◆ **WHAT THE EXERCISE ASKS**
Only the lines from the one containing "गोल्फ एस्टेट" to the end of the material are to be copied, exactly and in full; images stay out.

◆ **MATERIALS PROVIDED**
/---

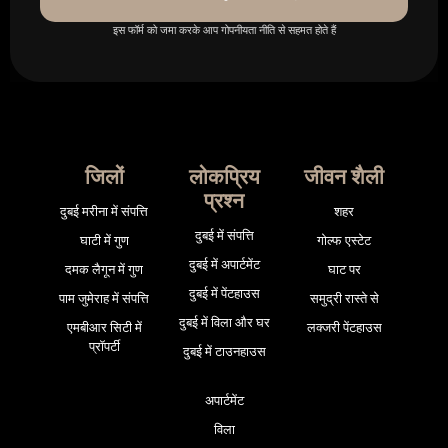
इस फॉर्म को जमा करके आप गोपनीयता नीति से सहमत होते हैं
जिलों
लोकप्रिय
जीवन शैली
प्रश्न
दुबई मरीना में संपत्ति
शहर
दुबई में संपत्ति
घाटी में गुण
गोल्फ एस्टेट
दुबई में अपार्टमेंट
दमक लैगून में गुण
घाट पर
दुबई में पेंटहाउस
पाम जुमेराह में संपत्ति
समुद्री रास्ते से
दुबई में विला और घर
एमबीआर सिटी में
लक्जरी पेंटहाउस
प्रॉपर्टी
दुबई में टाउनहाउस
अपार्टमेंट
विला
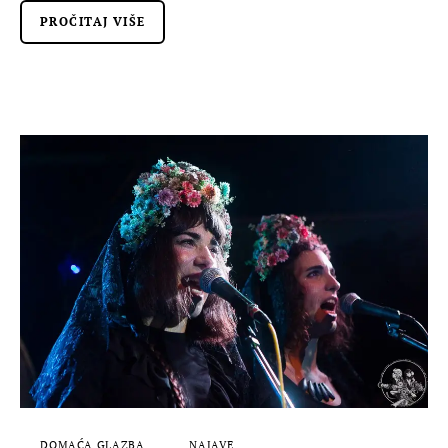
PROČITAJ VIŠE
DOMAĆA GLAZBA
NAJAVE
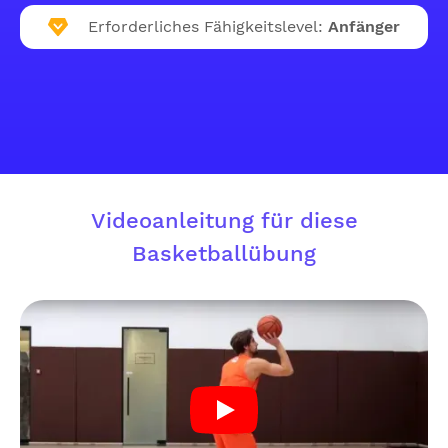
Erforderliches Fähigkeitslevel:
Anfänger
Videoanleitung für diese
Basketballübung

\---

◆ **EXERCISE ANSWER**
गोल्फ एस्टेट
दुबई में अपार्टमेंट
दमक लैगून में गुण
घाट पर
दुबई में पेंटहाउस
पाम जुमेराह में संपत्ति
समुद्री रास्ते से
दुबई में विला और घर
एमबीआर सिटी में
लक्जरी पेंटहाउस
प्रॉपर्टी
दुबई में टाउनहाउस
अपार्टमेंट
विला
PROČITAJ VIŠE
DOMAĆA GLAZBA
NAJAVE
Erforderliches Fähigkeitslevel:
Anfänger
Videoanleitung für diese
Basketballübung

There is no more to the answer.